Nashville, or ‘Music City’ was lively, and again the live music on Broadway was world class. Many aspiring stars cut their teeth playing in the bars and restaurants. We are not country music fans but bought tickets for The Grand Ole Oprey for the experience. The parking lot licence plates read like a road map. People (mostly boomers and older) come from all over the US and Canada to come to this live radio show. There were many people celebrating golden and diamond wedding anniversaries. There were varied acts, not all country music, and an announcer read ads from the sponsors in between songs.  It was fun, but we will remember it with sadness because the next day a gunman killed 59 and injured over 500 at a country music concert in Las Vegas.

We had a conversation with the ticket agent when buying our tickets for the show. She told us guns were forbidden in the hall; and envied us that this was a non-issue in Canada. We then had a conversation about gun control, which she was in favour of, mostly because of the 2,000 plus children who are killed or injured every year in the US by unsecured firearms. We were travelling through ‘open carry’ states where the NRA (National Rifle Association) is strong. I hoped the massive number of security guards were well trained. I saw a female security guard in a crisp uniform walking to walk one morning, handbag over shoulder, latte in one hand, cell phone in the other, and gun on her hip. I wondered what she would drop if she had to.

Smokey Blue Mountain Virginia

We have seen glimpses of all the major political and social issues in the US on this trip. Time to escape West out of cities and the Mississippi, to the Great Smokey Mountain and a bit of the South Carolina coast at Myrtle Beach. The temperature change was a shock as we got up in the morning in the mountains, after the sweltering heat in the river basin. Even more of a shock had been the little tourist town we stayed in the night before, Gatlinburg. I chose it because it was just before the National Park on the Tennessee side and pictured an Alpine village a la Canmore or Whistler in Canada. Instead, when we went looking for dinner that evening we walked into a gaudy wonderland of arcades, three Ripley’s Believe it or Nots, souvenir shops, candy stores and whiskey tasting bars. The main street was lit up with neon lights. Many of the tourists seemed to be in town for a car convention, and the closest they got to nature was a drive through the park on the way home. We found one hiking equipment store in the whole town, and fortunately one pub serving home-made food, where we ate roast beef and mashed potato and MLH looked glum: that is ‘winter’ food for him.

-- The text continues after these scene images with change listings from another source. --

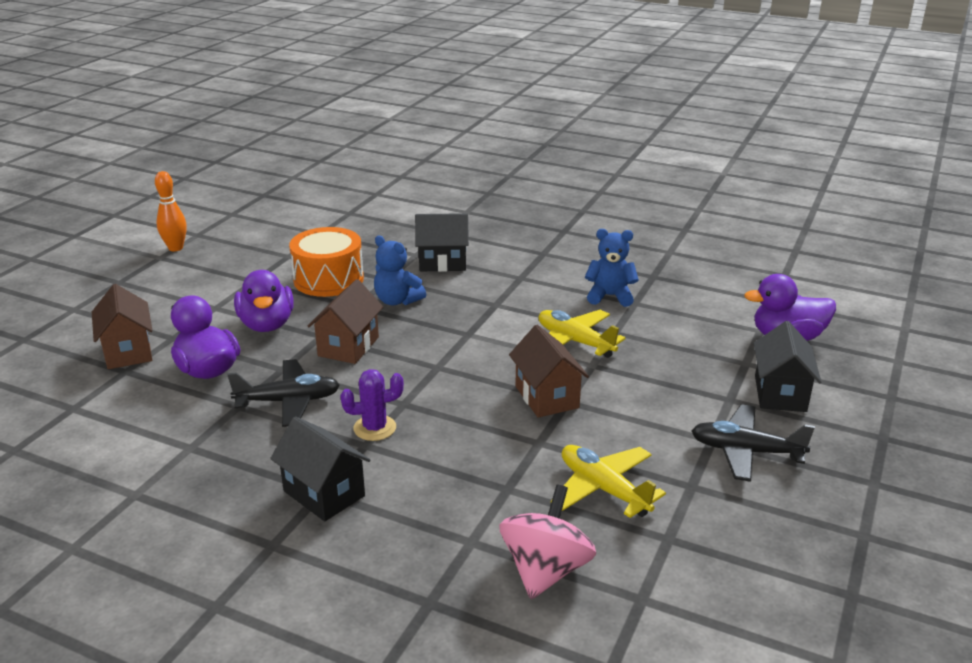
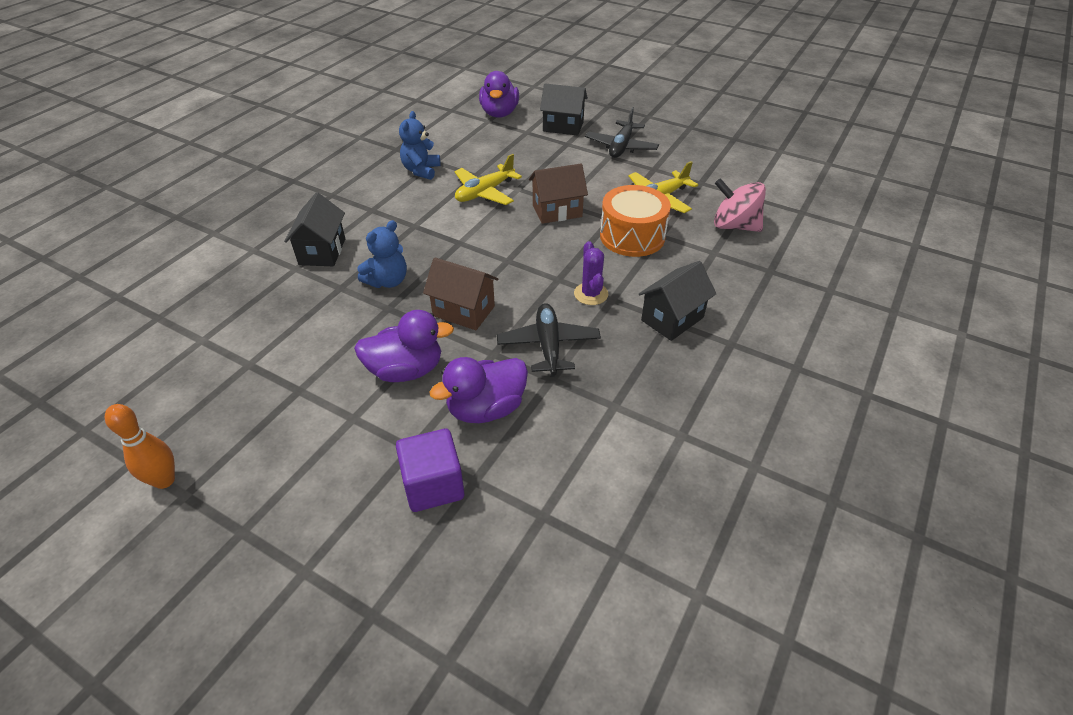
camera: 85 degrees left, 15 degrees up
brown house [92,284,153,369] -> purple cube [396,429,465,512]
orange drum [289,227,364,297] -> orange drum moved to [600,185,671,257]

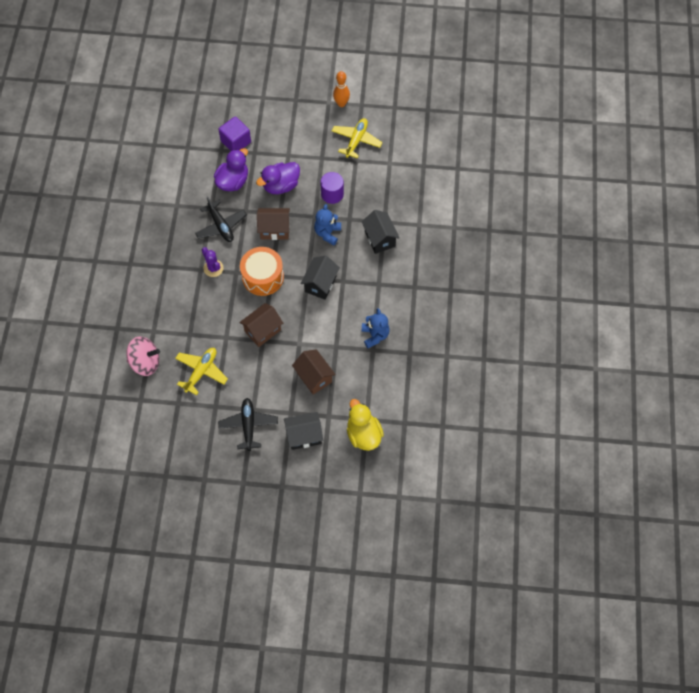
camera: 155 degrees right, 20 degrees up
yellow plane [454,154,522,205] -> yellow plane moved to [332,118,382,159]
purple duck [479,71,519,118] -> yellow duck [347,399,384,451]
orange drum [600,185,671,257] -> orange drum moved to [240,247,284,296]
black house [639,261,716,341] -> black house moved to [300,255,340,300]
none -> brown house [292,349,336,395]
none -> purple cylinder [320,172,344,204]

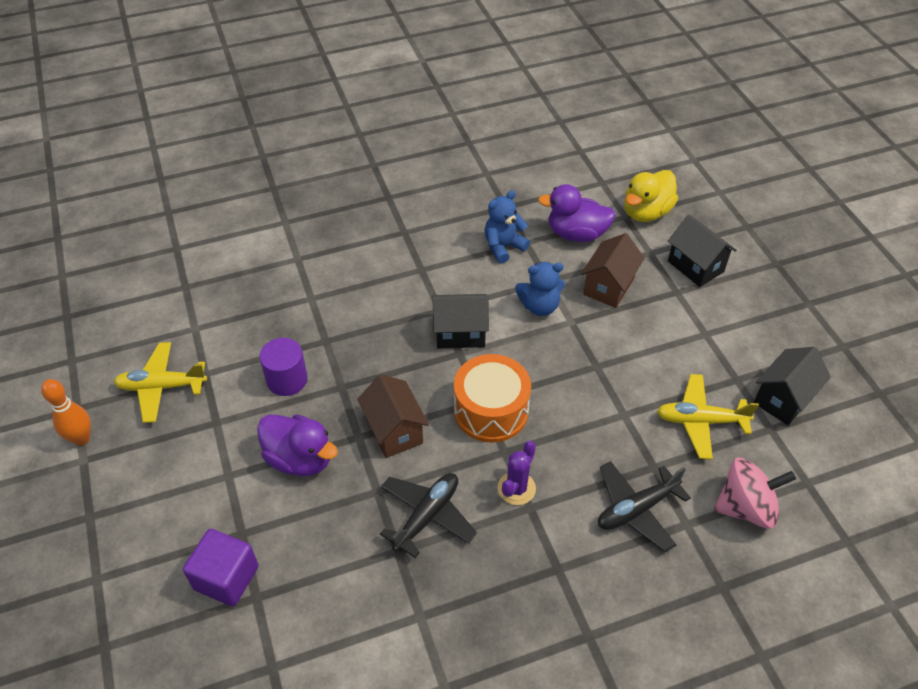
camera: 115 degrees left, 15 degrees down
pink spinning top [127,337,160,376] -> pink spinning top turned 105 degrees clockwise [714,458,796,529]
purple duck [214,148,248,191] -> purple duck moved to [538,184,616,242]
black plane [218,398,278,451] -> black plane moved to [598,461,691,552]
brown house [239,303,283,347] -> none
blue teddy bear [314,204,341,245] -> blue teddy bear moved to [515,262,565,316]
black house [362,210,400,254] -> black house moved to [754,347,831,425]

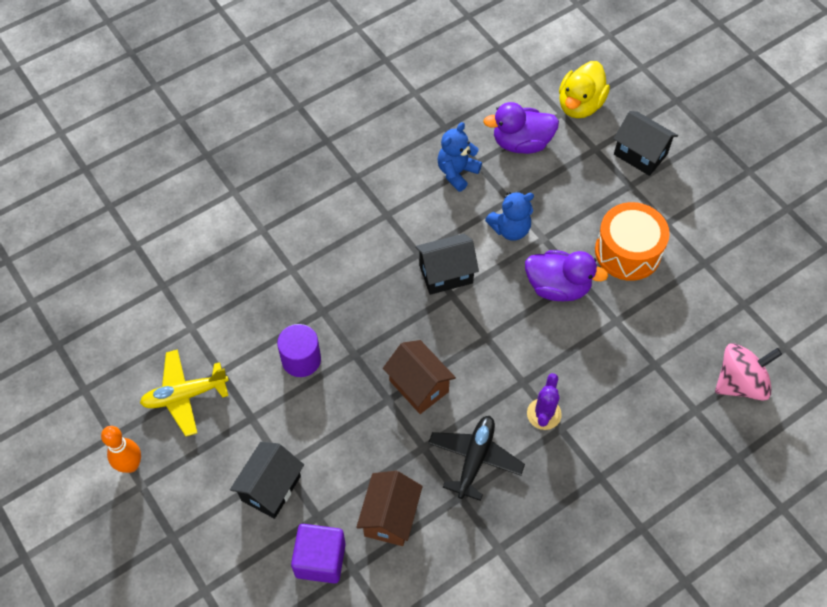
camera: 15 degrees left, 10 degrees up
purple duck [257,414,338,476] -> purple duck moved to [525,250,608,301]
orange drum [454,354,531,443] -> orange drum moved to [595,202,670,281]
brown house [581,233,645,308] -> brown house moved to [356,471,423,546]
black plane [598,461,691,552] -> none
yellow plane [657,374,759,459] -> none
black house [754,347,831,425] -> black house moved to [230,442,304,519]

We explored the mountains the next day, though the traffic was heavy on the only road. They really do look ‘smokey’ (a phenomenon to do with moisture from the trees), and the leaves were just beginning to turn colour higher up. After our near encounter with a bear in the Rockies, I thought that I didn’t really want to see a bear. If I saw one while hiking I would be terrified, and if I saw one while driving I would probably be sad to see an animal habituated to humans. Hence, I was not as excited as I should have been when we saw a huge, beautiful bear in a parking lot in the Mountains, surrounded by photographers and Appalachian Trail hikers, scrummaging for food.

Myrtle Beach

Myrtle Beach was home for a week, to get sun, sand and sea in and stretch our backs out after long days in the car. Nothing much to report, though the beaches are beautiful and much less crowded than Florida. On Saturday we watched four weddings take place on the beach. Three were with groups of family and friends, but one was the saddest I’ve ever seen. There were no witnesses or photographers. The officiant, in a white shirt and pants, arrived with a little fold-up table and a backpack. The bride wore a full-length fluffy dress and resembled an ostrich. She carefully removed her flip flops before stepping onto the sand. She had no one to pass the bouquet to, so she stuck it in the sand when it came time to exchange rings. The groom wore a dark suit. The ceremony took perhaps two minutes. The officiant shook their hands, held the papers down as they signed their names, then folded the table with a snap, shrugged the backpack on, and left. Two days later the bouquet was still there, being battered by the first rain we had experienced in two months.